Using dimensional analysis, the frequency $$\nu = r^a \rho^b s^c$$.

Dimensions of each quantity:

$$[\nu] = T^{-1}$$

$$[r] = L$$

$$[\rho] = ML^{-3}$$

$$[s] = MT^{-2}$$ (surface tension = force per unit length)
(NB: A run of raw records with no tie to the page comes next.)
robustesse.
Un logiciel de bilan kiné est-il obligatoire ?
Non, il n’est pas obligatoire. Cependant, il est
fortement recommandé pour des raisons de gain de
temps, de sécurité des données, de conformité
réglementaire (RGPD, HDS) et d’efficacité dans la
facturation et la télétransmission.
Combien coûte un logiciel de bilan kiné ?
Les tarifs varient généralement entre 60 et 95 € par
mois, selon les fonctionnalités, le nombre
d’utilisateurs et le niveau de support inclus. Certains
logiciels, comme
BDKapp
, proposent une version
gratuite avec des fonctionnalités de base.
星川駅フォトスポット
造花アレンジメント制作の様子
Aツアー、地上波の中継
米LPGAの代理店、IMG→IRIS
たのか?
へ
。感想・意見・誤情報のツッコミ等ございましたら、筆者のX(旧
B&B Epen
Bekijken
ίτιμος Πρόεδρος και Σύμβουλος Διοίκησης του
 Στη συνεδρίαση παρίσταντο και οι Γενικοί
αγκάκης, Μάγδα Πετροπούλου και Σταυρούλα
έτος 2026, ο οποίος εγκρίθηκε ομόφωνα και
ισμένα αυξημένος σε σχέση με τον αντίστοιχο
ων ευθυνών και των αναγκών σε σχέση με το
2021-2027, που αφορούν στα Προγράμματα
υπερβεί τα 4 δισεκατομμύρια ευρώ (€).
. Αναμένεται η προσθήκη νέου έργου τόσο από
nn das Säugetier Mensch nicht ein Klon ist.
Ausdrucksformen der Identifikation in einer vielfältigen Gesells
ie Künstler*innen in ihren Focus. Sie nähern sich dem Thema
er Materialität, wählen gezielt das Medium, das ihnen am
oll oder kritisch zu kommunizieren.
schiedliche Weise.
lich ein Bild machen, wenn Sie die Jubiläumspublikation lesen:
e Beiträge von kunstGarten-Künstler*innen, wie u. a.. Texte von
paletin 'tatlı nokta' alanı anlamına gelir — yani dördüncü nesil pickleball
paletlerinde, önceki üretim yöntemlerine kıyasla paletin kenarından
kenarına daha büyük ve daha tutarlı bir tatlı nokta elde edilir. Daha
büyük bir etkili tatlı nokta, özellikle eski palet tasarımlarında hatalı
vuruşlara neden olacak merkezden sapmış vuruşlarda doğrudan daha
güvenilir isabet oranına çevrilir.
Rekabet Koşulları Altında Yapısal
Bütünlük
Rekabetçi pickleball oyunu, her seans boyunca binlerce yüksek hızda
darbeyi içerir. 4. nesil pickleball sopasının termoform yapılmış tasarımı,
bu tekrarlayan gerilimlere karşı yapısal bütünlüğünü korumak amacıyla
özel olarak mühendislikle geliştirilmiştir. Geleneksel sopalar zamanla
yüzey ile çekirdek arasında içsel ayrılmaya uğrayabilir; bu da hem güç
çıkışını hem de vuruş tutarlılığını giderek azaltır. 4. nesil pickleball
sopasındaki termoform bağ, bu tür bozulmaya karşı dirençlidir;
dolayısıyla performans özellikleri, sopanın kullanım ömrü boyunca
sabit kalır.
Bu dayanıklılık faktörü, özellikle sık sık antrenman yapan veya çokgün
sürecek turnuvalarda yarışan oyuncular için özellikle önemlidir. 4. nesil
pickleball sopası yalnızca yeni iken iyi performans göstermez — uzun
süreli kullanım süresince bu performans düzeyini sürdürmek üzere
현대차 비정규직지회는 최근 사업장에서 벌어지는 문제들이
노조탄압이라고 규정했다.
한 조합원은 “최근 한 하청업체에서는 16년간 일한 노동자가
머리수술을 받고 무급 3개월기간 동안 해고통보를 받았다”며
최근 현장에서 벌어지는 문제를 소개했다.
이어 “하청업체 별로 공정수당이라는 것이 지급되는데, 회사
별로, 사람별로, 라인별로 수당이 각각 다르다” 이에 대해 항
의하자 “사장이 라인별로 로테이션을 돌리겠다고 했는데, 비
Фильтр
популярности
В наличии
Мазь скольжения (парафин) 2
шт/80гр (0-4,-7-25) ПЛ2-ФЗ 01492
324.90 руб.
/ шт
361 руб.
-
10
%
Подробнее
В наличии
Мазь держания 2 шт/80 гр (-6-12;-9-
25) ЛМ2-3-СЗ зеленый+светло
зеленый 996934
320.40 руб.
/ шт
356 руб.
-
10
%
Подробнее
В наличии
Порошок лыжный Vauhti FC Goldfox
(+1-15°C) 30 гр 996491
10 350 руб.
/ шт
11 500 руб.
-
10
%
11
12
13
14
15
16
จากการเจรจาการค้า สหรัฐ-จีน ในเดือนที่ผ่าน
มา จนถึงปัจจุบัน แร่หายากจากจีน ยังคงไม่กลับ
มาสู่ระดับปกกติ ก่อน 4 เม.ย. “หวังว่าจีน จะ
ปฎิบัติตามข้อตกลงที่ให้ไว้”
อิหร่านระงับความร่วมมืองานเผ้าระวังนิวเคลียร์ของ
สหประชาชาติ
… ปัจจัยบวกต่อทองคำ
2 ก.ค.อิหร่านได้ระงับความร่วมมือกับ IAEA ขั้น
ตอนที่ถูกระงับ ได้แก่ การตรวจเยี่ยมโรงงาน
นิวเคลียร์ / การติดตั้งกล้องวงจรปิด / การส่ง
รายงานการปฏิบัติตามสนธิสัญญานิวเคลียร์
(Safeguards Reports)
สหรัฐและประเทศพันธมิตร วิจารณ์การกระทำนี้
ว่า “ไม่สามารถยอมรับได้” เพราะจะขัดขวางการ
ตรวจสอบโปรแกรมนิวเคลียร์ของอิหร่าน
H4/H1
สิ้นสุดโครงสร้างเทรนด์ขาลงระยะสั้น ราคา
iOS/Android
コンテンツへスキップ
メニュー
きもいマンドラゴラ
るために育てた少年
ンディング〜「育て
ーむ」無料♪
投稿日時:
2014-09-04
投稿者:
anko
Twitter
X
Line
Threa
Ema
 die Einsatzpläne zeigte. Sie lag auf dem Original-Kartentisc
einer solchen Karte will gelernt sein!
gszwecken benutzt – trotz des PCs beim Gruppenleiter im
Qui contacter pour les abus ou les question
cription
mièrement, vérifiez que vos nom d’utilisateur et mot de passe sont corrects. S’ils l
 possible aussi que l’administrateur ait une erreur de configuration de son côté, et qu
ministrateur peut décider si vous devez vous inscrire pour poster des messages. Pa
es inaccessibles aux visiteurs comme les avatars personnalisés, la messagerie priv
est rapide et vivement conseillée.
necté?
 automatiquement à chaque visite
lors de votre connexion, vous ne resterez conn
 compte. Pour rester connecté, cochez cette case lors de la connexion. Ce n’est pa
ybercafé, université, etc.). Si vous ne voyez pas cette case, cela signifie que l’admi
Writing the dimensional equation:

$$T^{-1} = L^a \cdot (ML^{-3})^b \cdot (MT^{-2})^c$$

$$T^{-1} = M^{b+c} \cdot L^{a-3b} \cdot T^{-2c}$$

Comparing powers of each dimension:

For $$M$$: $$0 = b + c$$ ... (i)

For $$L$$: $$0 = a - 3b$$ ... (ii)

For $$T$$: $$-1 = -2c$$ ... (iii)

From (iii): $$c = \frac{1}{2}$$

From (i): $$b = -c = -\frac{1}{2}$$

From (ii): $$a = 3b = 3 \times \left(-\frac{1}{2}\right) = -\frac{3}{2}$$

Therefore, $$(a, b, c) = \left(-\frac{3}{2}, -\frac{1}{2}, \frac{1}{2}\right)$$

The correct answer is Option 1.